PROVIDED RECORDS:
======

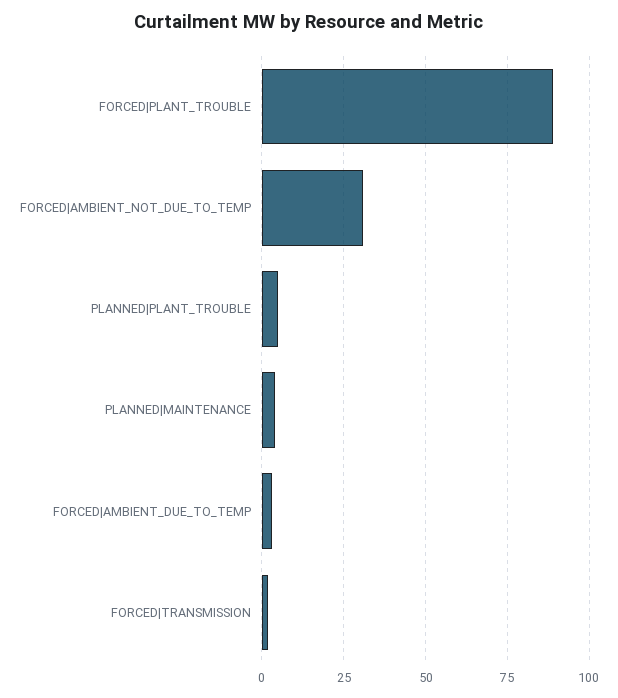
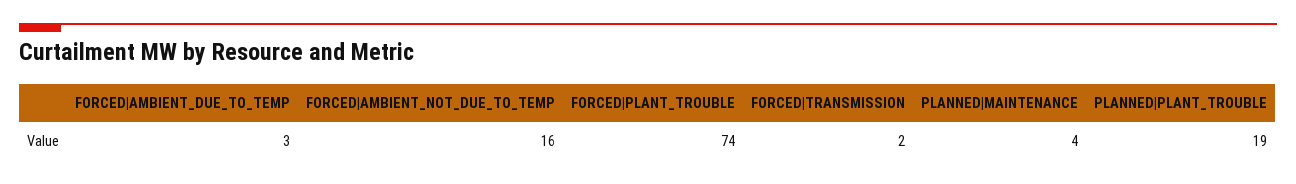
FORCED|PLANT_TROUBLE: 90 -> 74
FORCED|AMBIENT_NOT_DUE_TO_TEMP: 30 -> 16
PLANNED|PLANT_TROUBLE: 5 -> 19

======

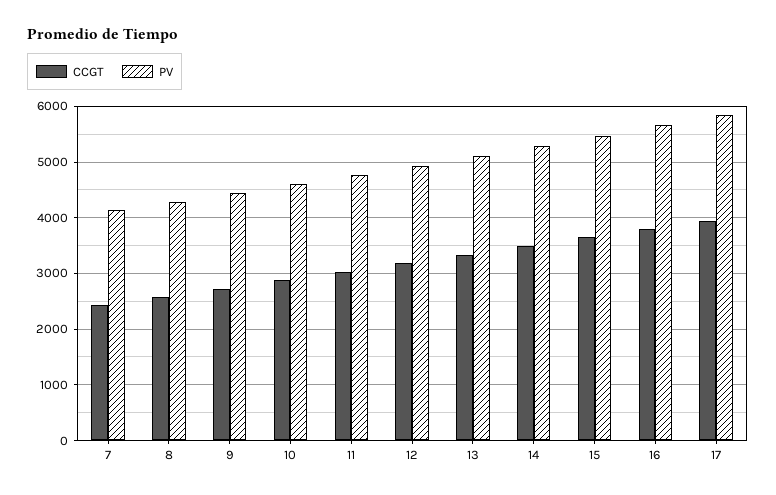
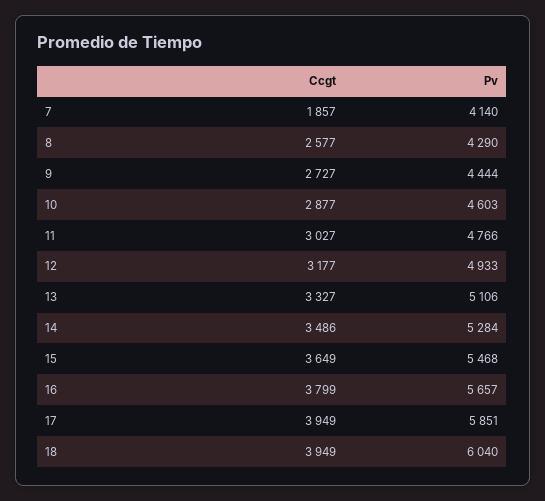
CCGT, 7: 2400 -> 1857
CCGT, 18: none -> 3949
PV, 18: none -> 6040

======

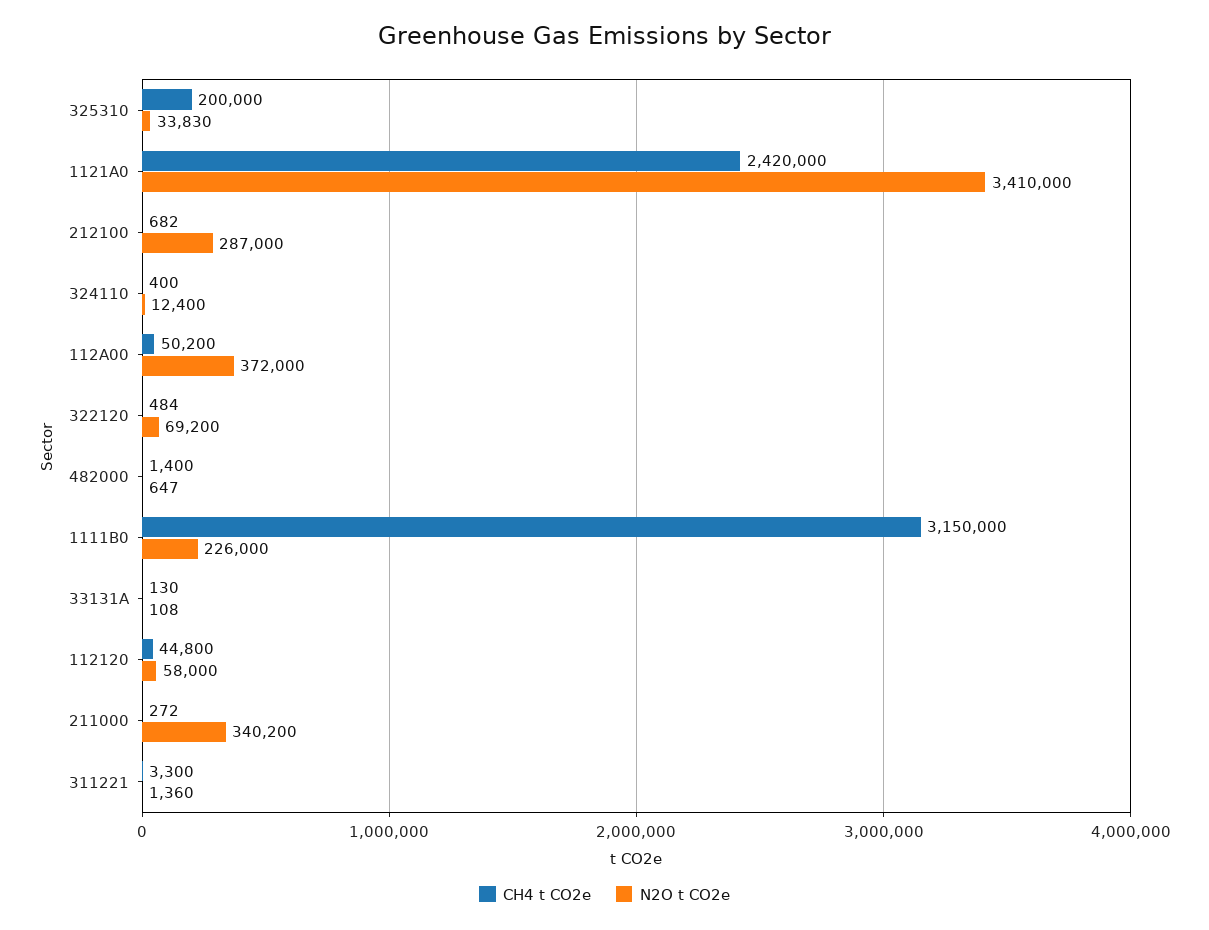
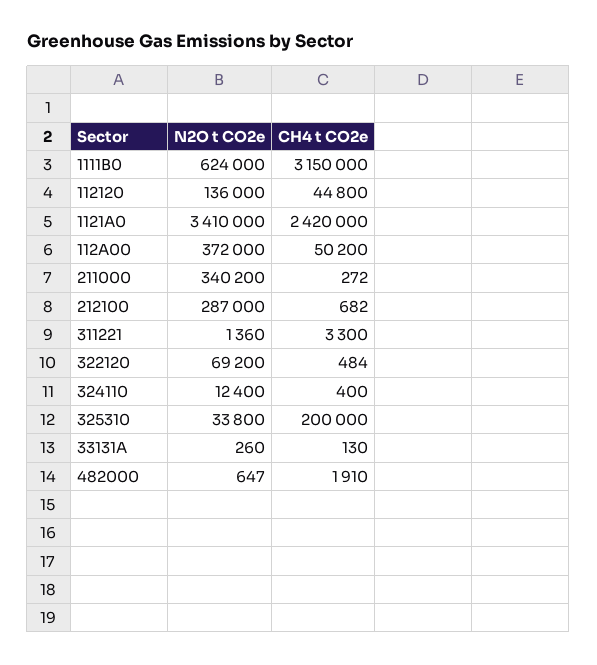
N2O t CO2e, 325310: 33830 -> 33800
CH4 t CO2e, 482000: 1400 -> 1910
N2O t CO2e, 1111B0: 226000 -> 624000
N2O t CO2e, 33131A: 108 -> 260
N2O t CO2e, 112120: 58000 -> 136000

======

Work out how many lines of the data above hold the word "FORCED", and write only the count.

SOLUTION TO THIS PROBLEM: 2